***** Provided data

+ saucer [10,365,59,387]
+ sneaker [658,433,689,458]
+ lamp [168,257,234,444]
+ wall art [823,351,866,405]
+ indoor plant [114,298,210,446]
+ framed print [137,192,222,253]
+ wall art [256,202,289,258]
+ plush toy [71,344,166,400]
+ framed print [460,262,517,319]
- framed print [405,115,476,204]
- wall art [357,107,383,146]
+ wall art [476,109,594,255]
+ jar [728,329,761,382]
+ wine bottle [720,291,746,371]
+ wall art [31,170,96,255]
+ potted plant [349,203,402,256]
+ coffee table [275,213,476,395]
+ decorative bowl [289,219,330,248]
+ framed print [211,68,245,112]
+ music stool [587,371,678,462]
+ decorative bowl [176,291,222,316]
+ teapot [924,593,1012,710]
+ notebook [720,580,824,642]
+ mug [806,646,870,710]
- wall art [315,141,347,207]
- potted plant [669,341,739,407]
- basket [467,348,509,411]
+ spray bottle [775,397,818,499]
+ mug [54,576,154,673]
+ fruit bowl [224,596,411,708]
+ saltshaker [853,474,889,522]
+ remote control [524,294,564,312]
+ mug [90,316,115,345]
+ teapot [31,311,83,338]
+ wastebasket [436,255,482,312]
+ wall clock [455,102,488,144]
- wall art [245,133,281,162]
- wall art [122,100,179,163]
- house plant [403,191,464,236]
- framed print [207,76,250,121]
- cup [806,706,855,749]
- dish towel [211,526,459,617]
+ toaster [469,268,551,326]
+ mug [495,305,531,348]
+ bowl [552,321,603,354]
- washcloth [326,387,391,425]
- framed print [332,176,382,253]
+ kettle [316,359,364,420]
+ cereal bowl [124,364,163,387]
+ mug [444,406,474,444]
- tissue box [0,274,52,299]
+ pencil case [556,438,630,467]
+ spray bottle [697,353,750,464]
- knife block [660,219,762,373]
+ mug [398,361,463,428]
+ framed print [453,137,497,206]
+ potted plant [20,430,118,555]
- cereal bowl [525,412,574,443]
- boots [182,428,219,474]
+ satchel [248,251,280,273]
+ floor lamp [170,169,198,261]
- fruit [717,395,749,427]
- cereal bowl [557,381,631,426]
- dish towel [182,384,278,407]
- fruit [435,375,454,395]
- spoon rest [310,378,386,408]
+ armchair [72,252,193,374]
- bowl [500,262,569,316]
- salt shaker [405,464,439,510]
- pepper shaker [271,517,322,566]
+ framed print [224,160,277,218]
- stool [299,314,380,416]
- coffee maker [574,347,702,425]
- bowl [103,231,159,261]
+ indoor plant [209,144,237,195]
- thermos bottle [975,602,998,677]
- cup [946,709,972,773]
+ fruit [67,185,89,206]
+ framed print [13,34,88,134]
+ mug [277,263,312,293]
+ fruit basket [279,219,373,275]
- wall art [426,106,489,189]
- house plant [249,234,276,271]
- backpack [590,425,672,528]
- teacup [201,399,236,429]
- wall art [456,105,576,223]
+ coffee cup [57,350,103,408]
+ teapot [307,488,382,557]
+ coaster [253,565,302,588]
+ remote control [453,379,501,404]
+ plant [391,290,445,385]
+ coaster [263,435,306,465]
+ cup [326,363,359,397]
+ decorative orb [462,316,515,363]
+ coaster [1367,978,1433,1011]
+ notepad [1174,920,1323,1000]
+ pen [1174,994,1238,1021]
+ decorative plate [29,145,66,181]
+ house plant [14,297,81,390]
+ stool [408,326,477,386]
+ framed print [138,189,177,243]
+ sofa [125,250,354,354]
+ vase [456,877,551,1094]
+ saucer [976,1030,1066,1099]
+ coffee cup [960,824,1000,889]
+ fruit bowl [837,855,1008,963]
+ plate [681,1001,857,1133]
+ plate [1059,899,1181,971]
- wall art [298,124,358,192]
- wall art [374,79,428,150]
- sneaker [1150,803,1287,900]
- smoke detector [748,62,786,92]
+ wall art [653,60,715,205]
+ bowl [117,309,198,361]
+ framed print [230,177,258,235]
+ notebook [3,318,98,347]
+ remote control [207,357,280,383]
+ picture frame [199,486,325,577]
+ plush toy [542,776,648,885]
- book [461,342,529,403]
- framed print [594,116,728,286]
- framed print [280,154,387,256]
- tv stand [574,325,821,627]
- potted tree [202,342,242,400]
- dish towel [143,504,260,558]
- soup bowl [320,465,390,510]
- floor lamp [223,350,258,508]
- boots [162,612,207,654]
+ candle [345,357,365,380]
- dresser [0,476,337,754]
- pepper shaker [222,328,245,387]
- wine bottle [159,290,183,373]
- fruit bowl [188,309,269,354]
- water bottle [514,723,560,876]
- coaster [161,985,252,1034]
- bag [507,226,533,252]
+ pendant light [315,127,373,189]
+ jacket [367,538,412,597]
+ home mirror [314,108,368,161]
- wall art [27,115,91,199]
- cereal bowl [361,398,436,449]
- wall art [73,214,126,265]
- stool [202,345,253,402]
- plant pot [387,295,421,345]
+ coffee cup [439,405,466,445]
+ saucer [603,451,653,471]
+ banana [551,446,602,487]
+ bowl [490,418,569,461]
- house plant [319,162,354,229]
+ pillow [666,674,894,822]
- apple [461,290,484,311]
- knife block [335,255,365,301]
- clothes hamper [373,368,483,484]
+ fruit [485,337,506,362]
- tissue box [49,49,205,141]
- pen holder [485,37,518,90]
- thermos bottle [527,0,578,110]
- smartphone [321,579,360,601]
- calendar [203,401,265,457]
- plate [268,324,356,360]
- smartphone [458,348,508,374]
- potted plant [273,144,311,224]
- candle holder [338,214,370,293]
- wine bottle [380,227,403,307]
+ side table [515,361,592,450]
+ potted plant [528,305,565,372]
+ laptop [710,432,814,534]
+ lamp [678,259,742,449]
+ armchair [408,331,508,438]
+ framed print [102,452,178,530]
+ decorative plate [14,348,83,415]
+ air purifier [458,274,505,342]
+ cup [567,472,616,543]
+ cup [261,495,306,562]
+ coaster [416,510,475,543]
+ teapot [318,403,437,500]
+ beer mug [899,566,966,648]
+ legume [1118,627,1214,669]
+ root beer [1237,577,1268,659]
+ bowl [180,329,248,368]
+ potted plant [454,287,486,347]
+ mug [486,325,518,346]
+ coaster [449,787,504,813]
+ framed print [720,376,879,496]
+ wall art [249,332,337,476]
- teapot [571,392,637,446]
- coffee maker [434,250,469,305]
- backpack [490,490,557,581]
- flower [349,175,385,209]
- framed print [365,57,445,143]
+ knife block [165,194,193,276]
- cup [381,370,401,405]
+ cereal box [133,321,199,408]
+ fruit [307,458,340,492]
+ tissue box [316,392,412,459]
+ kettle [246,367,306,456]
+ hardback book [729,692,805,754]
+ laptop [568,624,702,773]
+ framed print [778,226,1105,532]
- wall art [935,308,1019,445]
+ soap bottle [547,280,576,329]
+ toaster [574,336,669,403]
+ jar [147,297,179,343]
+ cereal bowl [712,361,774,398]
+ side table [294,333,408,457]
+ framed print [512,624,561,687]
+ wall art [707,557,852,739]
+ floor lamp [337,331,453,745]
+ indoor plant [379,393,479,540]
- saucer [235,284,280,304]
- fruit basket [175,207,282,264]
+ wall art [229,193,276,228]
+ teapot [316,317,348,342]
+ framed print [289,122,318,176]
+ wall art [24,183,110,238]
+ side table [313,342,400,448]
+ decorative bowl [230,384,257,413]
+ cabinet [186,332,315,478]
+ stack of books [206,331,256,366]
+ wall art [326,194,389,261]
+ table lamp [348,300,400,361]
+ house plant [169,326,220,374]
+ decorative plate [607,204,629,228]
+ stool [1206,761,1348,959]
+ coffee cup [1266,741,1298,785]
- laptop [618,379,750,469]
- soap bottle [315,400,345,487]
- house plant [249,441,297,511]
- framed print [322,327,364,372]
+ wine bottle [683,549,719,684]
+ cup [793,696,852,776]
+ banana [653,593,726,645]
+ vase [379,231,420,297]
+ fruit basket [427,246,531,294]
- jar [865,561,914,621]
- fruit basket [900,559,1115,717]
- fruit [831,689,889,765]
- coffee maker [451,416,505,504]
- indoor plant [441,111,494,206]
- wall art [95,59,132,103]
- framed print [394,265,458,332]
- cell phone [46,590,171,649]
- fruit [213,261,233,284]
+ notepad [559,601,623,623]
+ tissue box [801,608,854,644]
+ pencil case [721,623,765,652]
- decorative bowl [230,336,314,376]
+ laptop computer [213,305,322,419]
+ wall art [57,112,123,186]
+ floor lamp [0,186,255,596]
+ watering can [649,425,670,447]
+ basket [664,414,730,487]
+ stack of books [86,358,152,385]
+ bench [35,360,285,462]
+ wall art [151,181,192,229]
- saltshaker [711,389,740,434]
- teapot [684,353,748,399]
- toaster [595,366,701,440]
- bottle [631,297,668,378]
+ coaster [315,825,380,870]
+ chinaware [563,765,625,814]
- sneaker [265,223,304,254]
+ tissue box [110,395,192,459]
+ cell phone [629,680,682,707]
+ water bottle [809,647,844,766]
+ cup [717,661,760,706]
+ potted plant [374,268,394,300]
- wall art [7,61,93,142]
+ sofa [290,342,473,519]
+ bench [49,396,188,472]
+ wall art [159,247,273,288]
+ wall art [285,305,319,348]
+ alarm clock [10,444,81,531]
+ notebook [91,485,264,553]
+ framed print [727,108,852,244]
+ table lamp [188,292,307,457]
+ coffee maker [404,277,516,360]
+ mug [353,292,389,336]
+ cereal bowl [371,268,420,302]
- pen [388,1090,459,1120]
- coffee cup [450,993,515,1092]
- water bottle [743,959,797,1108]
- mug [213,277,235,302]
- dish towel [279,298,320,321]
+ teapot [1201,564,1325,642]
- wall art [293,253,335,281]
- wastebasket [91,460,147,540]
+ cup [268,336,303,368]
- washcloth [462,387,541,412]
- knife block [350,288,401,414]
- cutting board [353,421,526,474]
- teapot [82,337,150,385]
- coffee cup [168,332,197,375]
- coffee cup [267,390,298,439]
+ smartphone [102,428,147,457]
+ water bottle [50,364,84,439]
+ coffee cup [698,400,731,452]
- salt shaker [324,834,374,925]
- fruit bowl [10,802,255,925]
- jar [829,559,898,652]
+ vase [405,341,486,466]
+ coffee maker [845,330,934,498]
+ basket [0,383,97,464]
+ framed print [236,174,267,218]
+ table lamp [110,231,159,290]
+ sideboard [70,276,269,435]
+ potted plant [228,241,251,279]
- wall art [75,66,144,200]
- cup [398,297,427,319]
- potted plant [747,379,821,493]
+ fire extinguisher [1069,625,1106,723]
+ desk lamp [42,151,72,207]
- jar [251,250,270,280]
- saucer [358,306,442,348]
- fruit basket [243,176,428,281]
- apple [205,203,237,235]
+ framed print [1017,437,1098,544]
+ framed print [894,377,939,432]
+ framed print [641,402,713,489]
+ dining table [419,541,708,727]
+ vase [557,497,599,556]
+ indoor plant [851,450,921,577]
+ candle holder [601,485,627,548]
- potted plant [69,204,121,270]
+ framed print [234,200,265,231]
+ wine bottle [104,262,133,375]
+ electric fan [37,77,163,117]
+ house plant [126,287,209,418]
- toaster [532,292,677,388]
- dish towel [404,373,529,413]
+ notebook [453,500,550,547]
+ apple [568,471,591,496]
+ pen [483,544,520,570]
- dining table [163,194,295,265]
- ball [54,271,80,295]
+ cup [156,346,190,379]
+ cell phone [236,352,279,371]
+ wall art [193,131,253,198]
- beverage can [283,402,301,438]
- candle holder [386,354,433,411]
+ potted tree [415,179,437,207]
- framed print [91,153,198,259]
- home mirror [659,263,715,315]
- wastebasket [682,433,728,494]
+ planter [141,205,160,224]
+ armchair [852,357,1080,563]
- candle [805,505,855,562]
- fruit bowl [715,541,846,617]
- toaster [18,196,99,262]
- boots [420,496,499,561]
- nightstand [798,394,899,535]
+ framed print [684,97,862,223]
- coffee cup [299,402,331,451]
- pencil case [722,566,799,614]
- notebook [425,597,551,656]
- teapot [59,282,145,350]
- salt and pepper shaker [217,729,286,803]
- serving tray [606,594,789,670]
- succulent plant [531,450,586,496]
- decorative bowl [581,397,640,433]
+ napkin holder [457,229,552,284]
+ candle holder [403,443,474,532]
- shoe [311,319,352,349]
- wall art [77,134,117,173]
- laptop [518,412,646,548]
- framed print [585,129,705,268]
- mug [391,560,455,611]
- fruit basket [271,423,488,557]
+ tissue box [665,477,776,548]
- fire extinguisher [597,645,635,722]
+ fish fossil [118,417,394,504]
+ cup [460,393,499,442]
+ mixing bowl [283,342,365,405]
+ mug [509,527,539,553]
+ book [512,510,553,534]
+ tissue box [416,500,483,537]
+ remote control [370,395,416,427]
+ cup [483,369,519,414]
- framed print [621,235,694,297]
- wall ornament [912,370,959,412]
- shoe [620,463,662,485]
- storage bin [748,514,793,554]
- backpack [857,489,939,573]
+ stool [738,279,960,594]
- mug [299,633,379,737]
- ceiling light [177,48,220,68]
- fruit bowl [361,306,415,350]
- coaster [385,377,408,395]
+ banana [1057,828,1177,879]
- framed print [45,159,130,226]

**********

Prompt:
Taking the entries above, restate exactly those lines that fall between the line with "framed print [289,122,318,176]" and the line with "- house plant [249,441,297,511]", keeping both of those lines too.

Result for this exercise:
+ framed print [289,122,318,176]
+ wall art [24,183,110,238]
+ side table [313,342,400,448]
+ decorative bowl [230,384,257,413]
+ cabinet [186,332,315,478]
+ stack of books [206,331,256,366]
+ wall art [326,194,389,261]
+ table lamp [348,300,400,361]
+ house plant [169,326,220,374]
+ decorative plate [607,204,629,228]
+ stool [1206,761,1348,959]
+ coffee cup [1266,741,1298,785]
- laptop [618,379,750,469]
- soap bottle [315,400,345,487]
- house plant [249,441,297,511]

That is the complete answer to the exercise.